Stotish, who trained in biochemistry, has a long history serving in research and development roles at companies focusing on genetics and livestock health products.
PRESSURE ON THE ENVIRONMENT
Until the early 1800s, U.S. Atlantic salmon was abundant in the rivers of the country's Northeast.
But pollution and overfishing took their toll, and despite restoration efforts, much of the Atlantic salmon consumed in the United States is imported.
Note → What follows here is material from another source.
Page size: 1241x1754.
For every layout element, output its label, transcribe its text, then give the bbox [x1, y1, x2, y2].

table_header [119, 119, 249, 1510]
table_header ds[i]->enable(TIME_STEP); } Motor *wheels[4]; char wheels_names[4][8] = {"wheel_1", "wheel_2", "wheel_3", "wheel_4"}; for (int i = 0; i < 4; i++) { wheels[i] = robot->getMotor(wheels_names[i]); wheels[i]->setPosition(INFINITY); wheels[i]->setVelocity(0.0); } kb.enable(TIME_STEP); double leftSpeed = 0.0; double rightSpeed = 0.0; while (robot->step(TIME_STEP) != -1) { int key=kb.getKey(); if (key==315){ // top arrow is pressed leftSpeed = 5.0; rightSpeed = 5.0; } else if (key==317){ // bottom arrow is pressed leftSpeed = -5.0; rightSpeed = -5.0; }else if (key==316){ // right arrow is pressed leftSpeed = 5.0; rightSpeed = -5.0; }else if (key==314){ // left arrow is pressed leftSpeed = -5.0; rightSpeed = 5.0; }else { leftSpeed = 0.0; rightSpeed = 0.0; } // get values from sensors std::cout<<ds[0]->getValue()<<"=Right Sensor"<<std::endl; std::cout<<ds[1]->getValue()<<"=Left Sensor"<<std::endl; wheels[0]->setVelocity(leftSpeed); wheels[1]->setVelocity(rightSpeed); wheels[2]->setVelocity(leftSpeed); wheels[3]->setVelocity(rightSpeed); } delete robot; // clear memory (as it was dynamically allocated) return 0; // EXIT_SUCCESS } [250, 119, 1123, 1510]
In 2009, the nation spent nearly $1.4 billion buying from Chile, Canada, Norway and elsewhere.
Aqua Bounty says its fish can help reduce the pressure on wild salmon populations and curb costly imports. "We're not saying if they approve our salmon we're going to feed the world," Stotish told Reuters, but "there's a general consensus that overfishing is a fact of life."
Farming fish is already a controversial endeavor, with critics concerned about the methods used and commercial feed.
Food & Water Watch's fish program director, Marianne Cufone, said food supply issues are a concern, "but there are better ways to produce fish in the United States." Her group and others also worry the salmon may escape and harm other fish.
Even if the salmon wins FDA approval, it is not clear how soon U.S. consumers would see it on store shelves.
Few fish farmers in the United States cultivate salmon, according to Stotish, who hopes farmers will convert their facilities to try the altered salmon.
September's salmon meeting marks just the second time the FDA has publicly considered a genetically engineered animal.
Last year, the agency approved GTC Biotherapeutics Inc's modified goats used to produce its anticlotting drug Atryn for patients with a rare inherited disorder.
Other engineered food animals could be on the way.
Canadian researchers are seeking FDA approval for their Enviropig with more environmentally friendly manure. Hematech Inc, part of Kirin Holdings Co Ltd's Kyowa Hakko Kirin Co, is also developing "mad cow" disease-resistant cattle.
Center for Food Safety's Hanson said such animals are the exact opposite of what U.S. consumers want. "All of these are not to make our food healthier ... All of these are to make it profitable for companies to grow animals in less-healthy conditions, more industrial conditions," he said.